Case Synopsis: A pickup truck traveling northbound on a two-lane, two-direction roadway was approaching a slight curve to the right when the vehicle failed to remain in the northbound lane, crossed the centerline, and entered the southbound lane.  Yaw marks (tire marks indicating the wheels were rotating but sliding sideways) were present in the southbound lane, consistent with the pickup truck operator attempting to steer back to the right prior to contacting southbound vehicles.  The pickup truck operator claimed he passed out due to medical reasons and when he came to, he was in the opposite lane and attempted to steer back to the right.  The Criminal Complaint versus the pickup truck operator claimed that the vehicle operator failed to negotiate the curve in the roadway due to excessive vehicle speed as well as the presence of alcohol in his blood.

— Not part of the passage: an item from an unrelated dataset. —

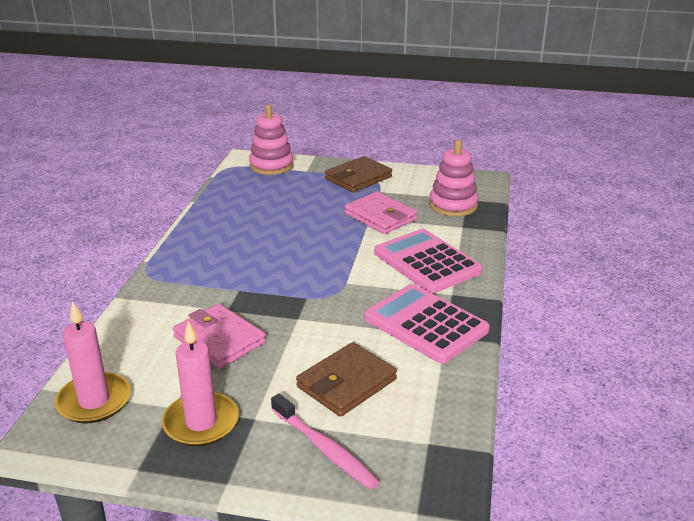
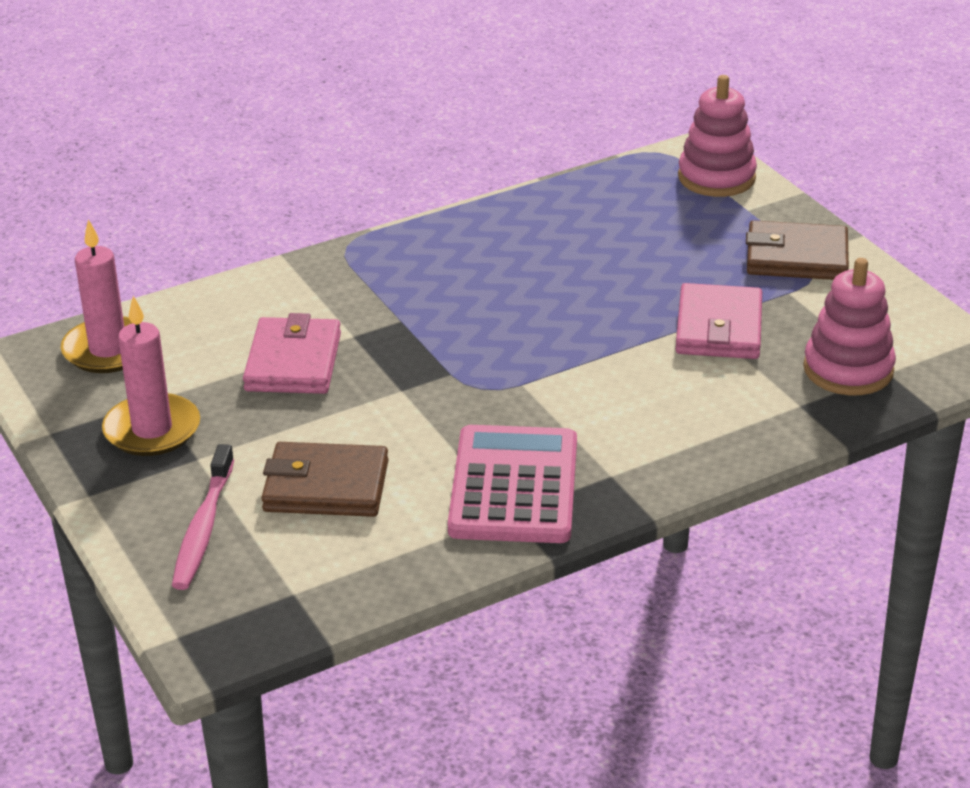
camera: 50 degrees right, 5 degrees up
(427, 262) = (659, 420): pink calculator -> none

Expert Analysis: The analysis of the available physical evidence established the speed of the pickup truck based on the yaw marks left on the roadway. The calculated speed was consistent with a vehicle traveling at, or around, the speed limit and, as such, excessive speed was not the reason why the vehicle crossed the centerline.  The analysis also indicated that the location along the curve where the vehicle crossed the centerline was consistent with the beginning of the curve.  That is, the physical evidence established that prior to the collision, the pickup truck was traveling properly within its northbound lane but, when it reached the curve, the vehicle never negotiated the right-hand turn and simply continued straight into the southbound lane. The physical evidence provided no data indicating the pickup truck operator took any action prior to entering the southbound lane.   As such, the physical evidence (or the lack of physical evidence) was consistent with the pickup truck operator’s testimony that he was not conscious as he crossed the centerline.  The physical evidence (the yaw marks) was consistent that once the pickup truck was over the centerline, the operator did take evasive action by steering back to the right.  In contrast to the Criminal Complaint assertion that the presence of alcohol in the pickup truck operator’s system caused him to fail to negotiate the curve, medical testimony was utilized to show the pickup truck operator had a specific medical condition which would be consistent with him “passing out”, as he testified.

Result: The case went to trial and the jury found the defendant driver not guilty of the most serious charges against him.